I fatti risalgono a sabato, ma sono stati resi noti solo oggi. Ad allertare i poliziotti i figli di una coppia di anziani, che non riuscivano più ad entrare nell'appartamento dei loro genitori per le resistenze della badante polacca.
Giunti sul posto i poliziotti si sono visti venire incontro un uomo, dalla carporatura piuttosto massiccia, che gli impediva di entrare in casa. Gli agenti, però, sono riusciti a farlo ragionare e a entrare in casa e lì si sono resi conto che l'uomo era il marito della badante e che aveva bevuto 'qualche bicchiere di troppo'.
L'uomo ha improvvisamente sferrato un pugno al volto di uno degli agenti e ha iniziato a urlare contro la polizia italiana, che, secondo lui, non sarebbe cone quella polacca, e che lì comandava lui.

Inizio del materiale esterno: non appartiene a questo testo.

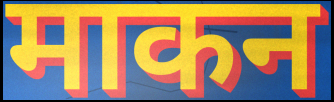
माकन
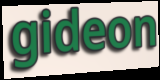
gideon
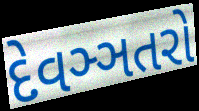
દેવઞ્ઞતરો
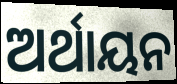
ଅର୍ଥାୟନ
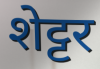
शेट्टर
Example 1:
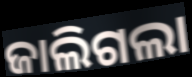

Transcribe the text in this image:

ଜାଲିଗଲା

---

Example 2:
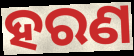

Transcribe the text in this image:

ହରଣ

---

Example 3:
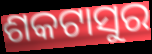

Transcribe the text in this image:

ଶକଟାସୁର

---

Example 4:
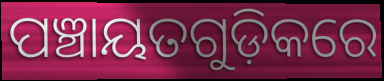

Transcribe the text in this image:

ପଞ୍ଚାୟତଗୁଡ଼ିକରେ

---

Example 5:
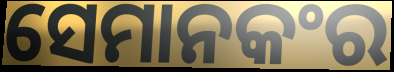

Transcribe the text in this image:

ସେମାନକଂର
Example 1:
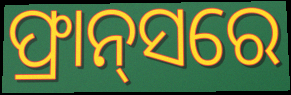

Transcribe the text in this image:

ଫ୍ରାନ୍‌ସରେ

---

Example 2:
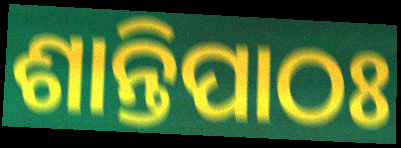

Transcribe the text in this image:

ଶାନ୍ତିପାଠଃ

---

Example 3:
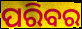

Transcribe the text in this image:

ପରିବର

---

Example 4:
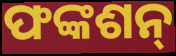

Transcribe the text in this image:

ଫଙ୍କଶନ୍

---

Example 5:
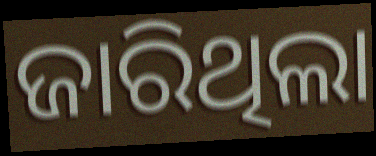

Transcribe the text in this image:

ଜାରିଥିଲା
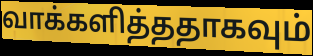
வாக்களித்ததாகவும்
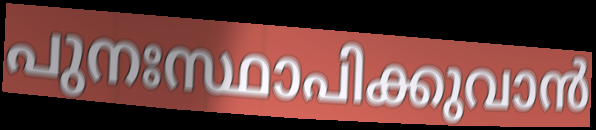
പുനഃസ്ഥാപിക്കുവാൻ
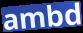
ambd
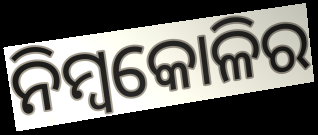
ନିମ୍ବକୋଳିର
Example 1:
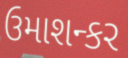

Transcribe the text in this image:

ઉમાશન્કર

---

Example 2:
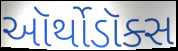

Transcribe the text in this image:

ઑર્થોડૉક્સ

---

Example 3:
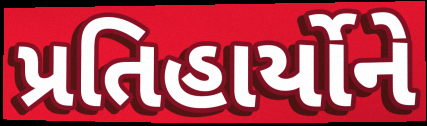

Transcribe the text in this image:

પ્રતિહાર્યોને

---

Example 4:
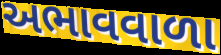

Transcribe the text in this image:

અભાવવાળા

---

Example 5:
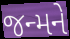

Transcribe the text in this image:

જન્મને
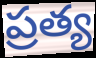
ప్రత్య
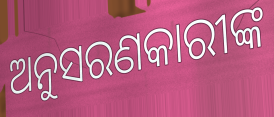
ଅନୁସରଣକାରୀଙ୍କ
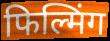
फिल्मिंग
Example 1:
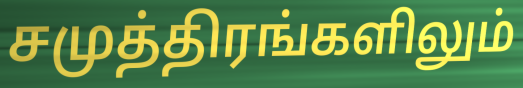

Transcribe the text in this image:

சமுத்திரங்களிலும்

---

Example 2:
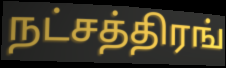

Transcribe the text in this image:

நட்சத்திரங்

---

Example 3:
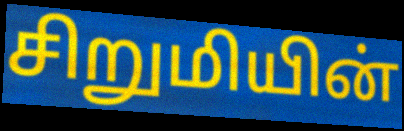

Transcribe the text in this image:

சிறுமியின்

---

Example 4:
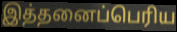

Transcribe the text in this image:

இத்தனைப்பெரிய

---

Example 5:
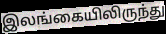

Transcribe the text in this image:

இலங்கையிலிருந்து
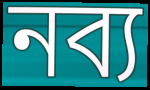
নব্য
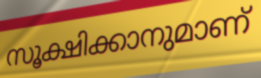
സൂക്ഷിക്കാനുമാണ്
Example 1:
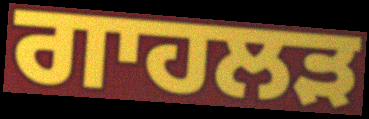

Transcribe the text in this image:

ਗਾਹਲੜ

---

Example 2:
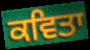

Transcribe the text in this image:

ਕਵਿਤਾ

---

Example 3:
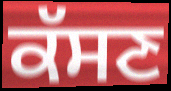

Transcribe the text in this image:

ਕੱਸਣ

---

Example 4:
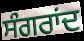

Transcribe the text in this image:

ਸੰਗਰਾਂਦ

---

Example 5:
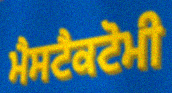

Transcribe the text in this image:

Ne è nata una collutazione e il polacco, proprio perché ubriaco, ha perso l'equilibrio ed è caduto a terra urtando contro un mobile. I poliziotti lo hanno immediatamente ammanettato e trasferito al pronto soccorso perché diceva di non sentirsi bene. Qui è stato medicato con una prognosi di 7 giorni per un trauma cranico. Il poliziotto, invece, ne avrà per tre giorni.
Dopo le cure il polacco è stato trasferito nel carcere di Camerino. I figli della coppia di anziani hanno sporto denuncia nei confronti della coppia di polacchi, che dai controlli effettuati sono risultati in regola con il permesso di soggiorno.